__TEXT SECTION__.
┏━━
Since the 1980’s, many novel bla genes have emerged that confer resistance to extended spectrum beta-lactams including aztreonam and third generation cephalosporins (e.g., cefotaxime). This epidemic spread of extended spectrum beta-lactamases (ESBL) has been labelled a “serious” threat by the CDC. In the U.S., the most commonly encountered ESBL fall into five groups: CTX-M-1, CTX-M-9, SHV, TEM, and CMY (the latter group also classified as AmpC cephalosporinases). Less common are the the FOX, OXA-1, CTX-M-2, CTX-M-8, and CTX-M-25 groups.
One of the four core actions in the CDC plan to address these multiple threats is “tracking resistant bacteria”. Of course, this tracking remains heavily dependent on conventional antimicrobial susceptibility testing of cultured organisms. While these susceptibility data are important, accurate tracking requires identification of resistance mechanisms at the genotype level, since the resistance phenotype can be mediated in multiple ways. Genotyping begins with a PCR screen to identify the resistance gene(s), followed by sequence typing to identify the specific allele (see, for example, ref. 2).
┗━━
__PROBLEM 1__. Set down, word for word, the stretch of the beta-lactamase resistance passage from "One of the four" through "example, ref. 2).".
__PROBLEM 2__. Write the next part of the beta-lactamase resistance passage, starting after its final sentence.

Stored data entries:
┏━━
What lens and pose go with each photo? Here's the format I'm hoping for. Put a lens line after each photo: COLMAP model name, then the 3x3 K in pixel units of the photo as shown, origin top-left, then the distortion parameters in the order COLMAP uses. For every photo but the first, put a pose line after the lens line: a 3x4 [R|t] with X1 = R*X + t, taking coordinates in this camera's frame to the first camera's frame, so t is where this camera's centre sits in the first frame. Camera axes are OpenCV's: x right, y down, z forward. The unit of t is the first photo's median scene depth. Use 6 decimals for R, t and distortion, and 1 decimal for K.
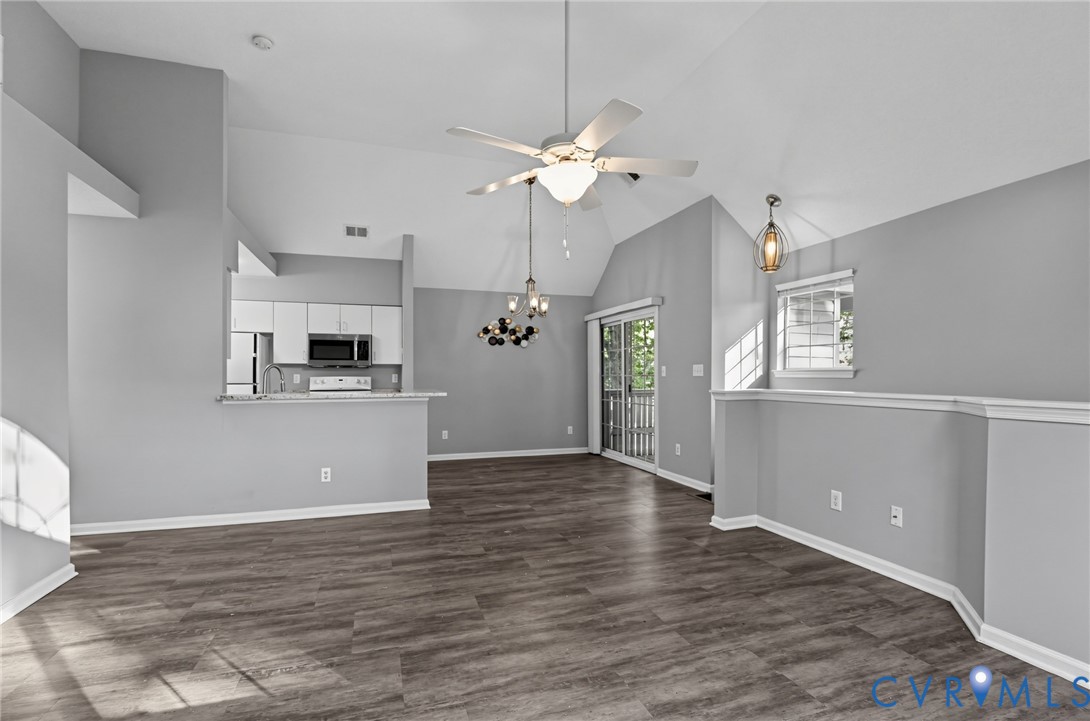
lens RADIAL K [[506.6, 0, 545.0], [0, 506.6, 374.1], [0, 0, 1]] dist [-0.022646, 0.001776]
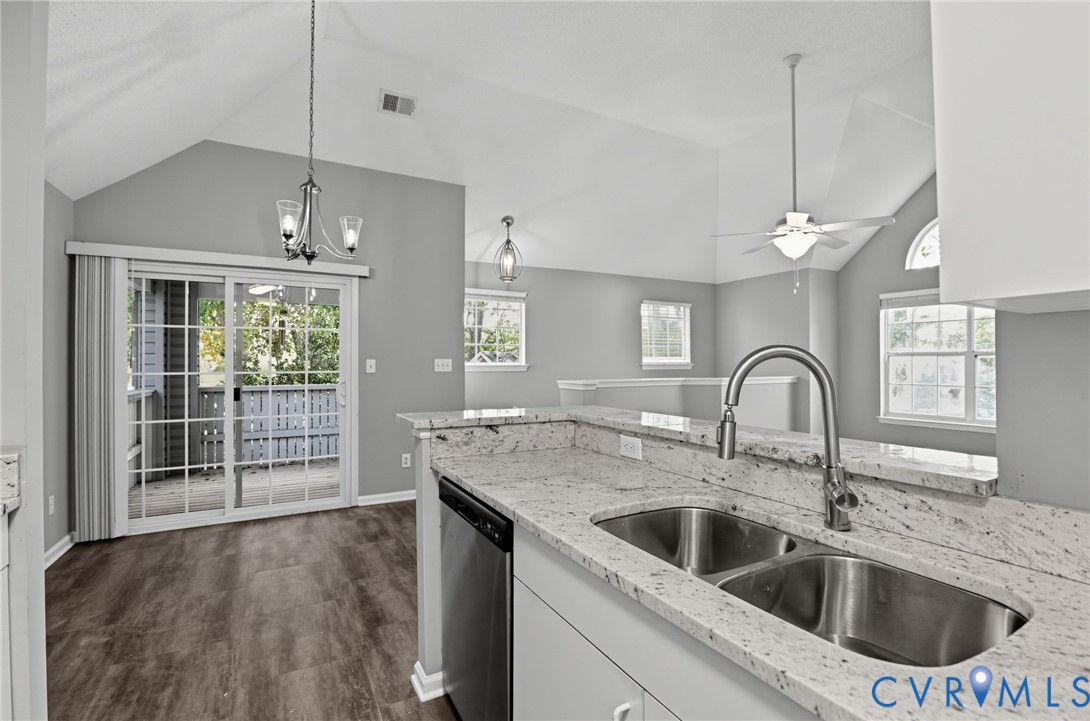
lens RADIAL K [[506.6, 0, 555.8], [0, 506.6, 359.0], [0, 0, 1]] dist [-0.022646, 0.001776]
pose [[-0.187565, 0.011241, 0.982188, -0.642254], [0.001595, 0.999937, -0.011139, -0.007861], [-0.982251, -0.000523, -0.187571, 0.978442]]
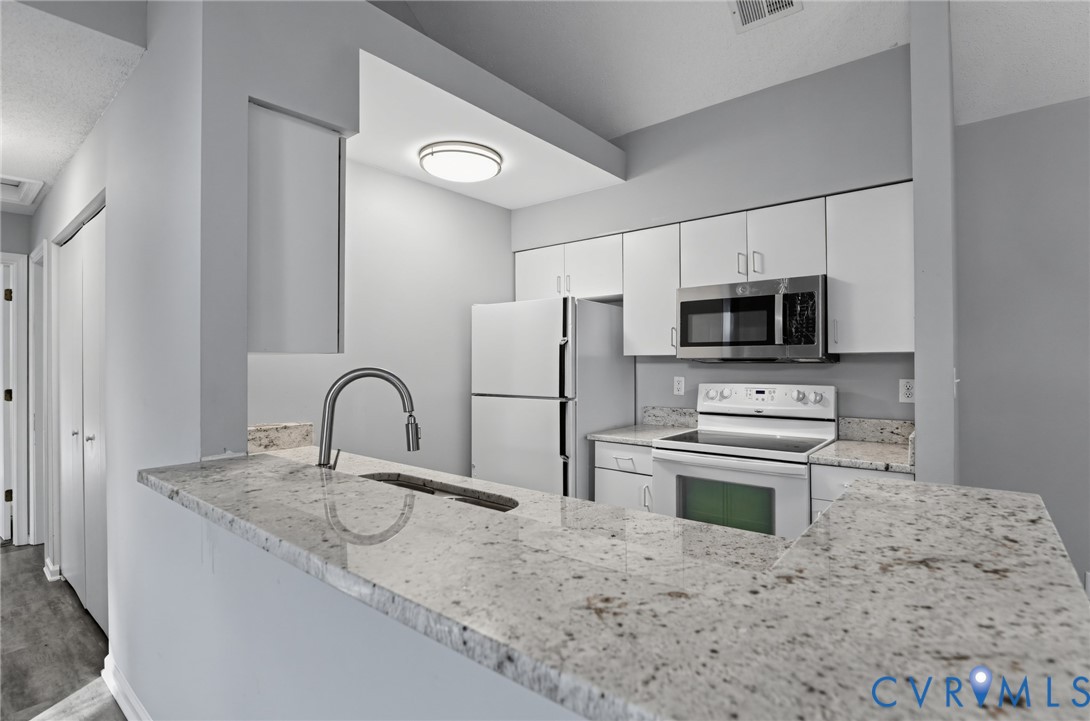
lens RADIAL K [[513.0, 0, 562.7], [0, 513.0, 358.5], [0, 0, 1]] dist [-0.025566, 0.003104]
pose [[0.551750, -0.007054, -0.833980, -0.170465], [0.006569, 0.999970, -0.004112, -0.019779], [0.833983, -0.003210, 0.551780, 0.782183]]
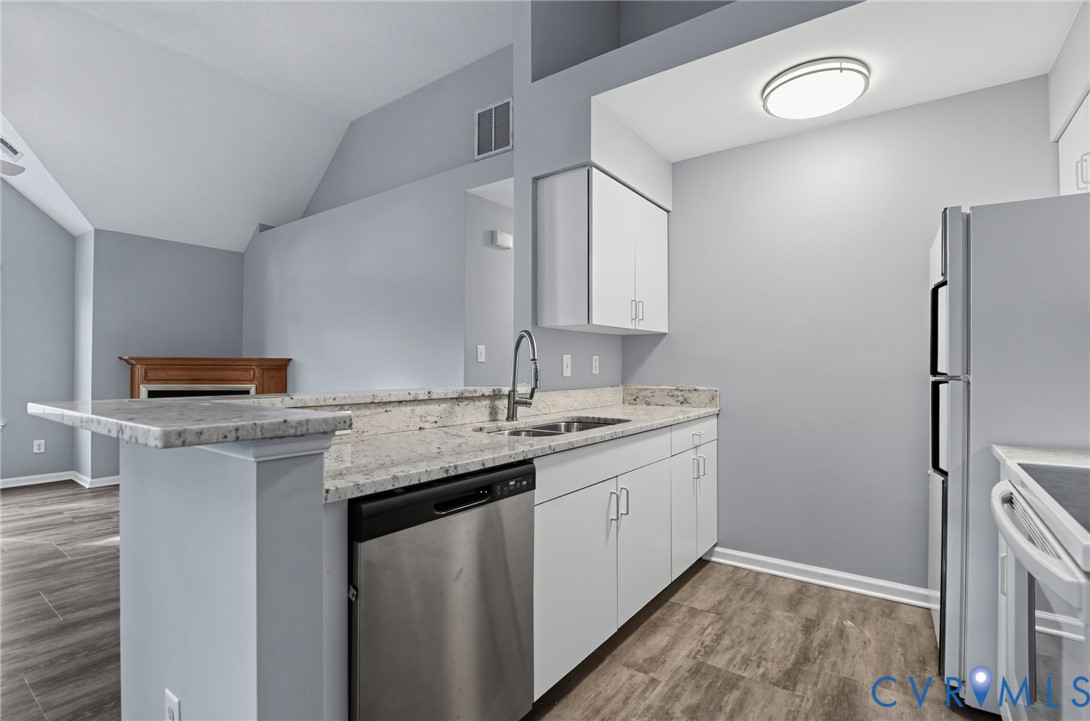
lens RADIAL K [[506.6, 0, 557.3], [0, 506.6, 362.7], [0, 0, 1]] dist [-0.022646, 0.001776]
pose [[-0.803237, -0.005554, -0.595634, -0.230462], [0.000524, 0.999950, -0.010031, 0.014656], [0.595659, -0.008369, -0.803194, 1.198502]]
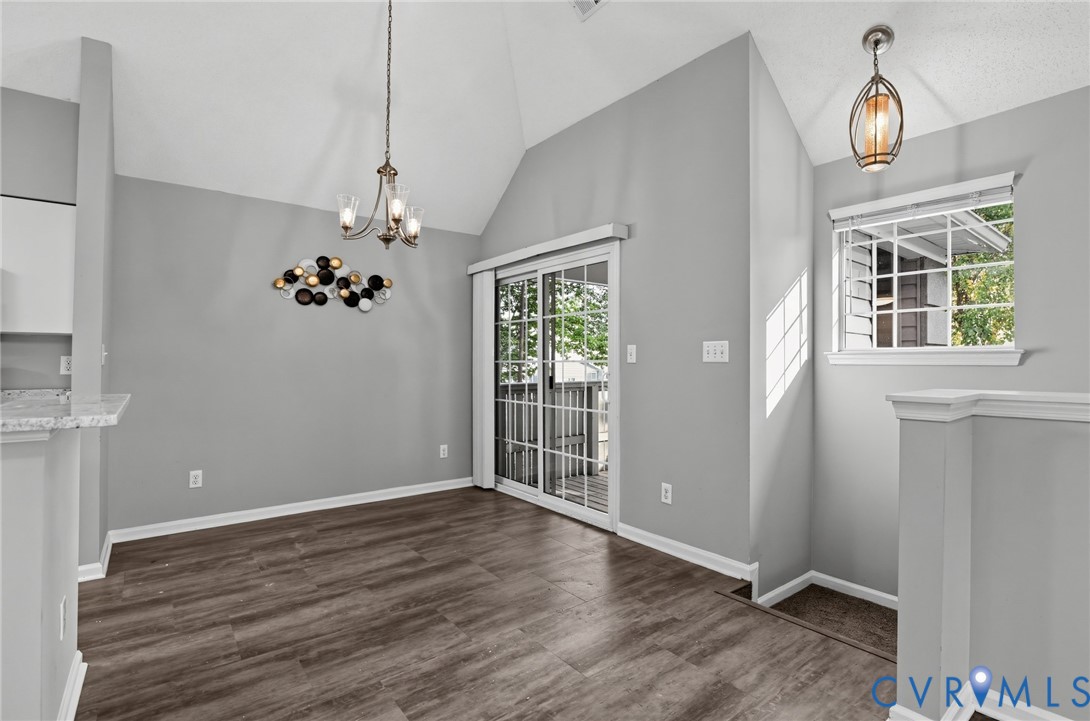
lens RADIAL K [[506.6, 0, 570.4], [0, 506.6, 356.5], [0, 0, 1]] dist [-0.022646, 0.001776]
pose [[0.933026, 0.008028, 0.359721, -0.041810], [-0.004239, 0.999927, -0.011321, 0.005043], [-0.359785, 0.009038, 0.932991, 0.547634]]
┗━━
__TASK OUTPUT 1__.
One of the four core actions in the CDC plan to address these multiple threats is “tracking resistant bacteria”. Of course, this tracking remains heavily dependent on conventional antimicrobial susceptibility testing of cultured organisms. While these susceptibility data are important, accurate tracking requires identification of resistance mechanisms at the genotype level, since the resistance phenotype can be mediated in multiple ways. Genotyping begins with a PCR screen to identify the resistance gene(s), followed by sequence typing to identify the specific allele (see, for example, ref. 2).

__TASK OUTPUT 2__.
MicrobiType offers a comprehensive panel of PCR screens and sequence typing services to assist in the genotyping of beta-lactam resistance mechanisms in Enterobacteriaceae, Pseudomonas, and Acinetobacter species. These services employ genomics-optimized modifications of previously published primer sets to maximize both reliability and affordability. ESBL-related services are listed here; see also the Carbapenemase page.
ESBL-1-PCR screen for the 5 most commonly encountered groups of ESBL genes: CTX-M-1, CTX-M-9, CMY, SHV, and TEM. Results are reported as positive or negative for a given ESBL group.
ESBL-2-PCR screen for 5 less commonly encountered groups of ESBL genes: CTX-M-2, CTX-M-8, CTX-M-25, FOX, and OXA-1. Results are reported as positive or negative for a given ESBL group.
ESBL-ST (list above): Samples that are PCR positive for a given ESBL are further characerized by genomics-optimized sequence typing. Results are reported as sequence type (i.e., allele number) based on comparison to ESBL databases (NCBI and lahey.org/studies). Additionally, a dendrogram is provided to illustrate the relationship of the sample allele to concurrently or previously submitted alleles from your lab, and to a representative panel of previously characterized alleles; see ESBL-1 dendrograms and ESBL-2 dendrograms for examples.
Note that for each service substantial discounts are applied for multiple isolates.
(2) Castanheira M et al. (2013). Antimicrob Agents Chemother 57:3012.
(MicrobiType services are for research/investigational use only.)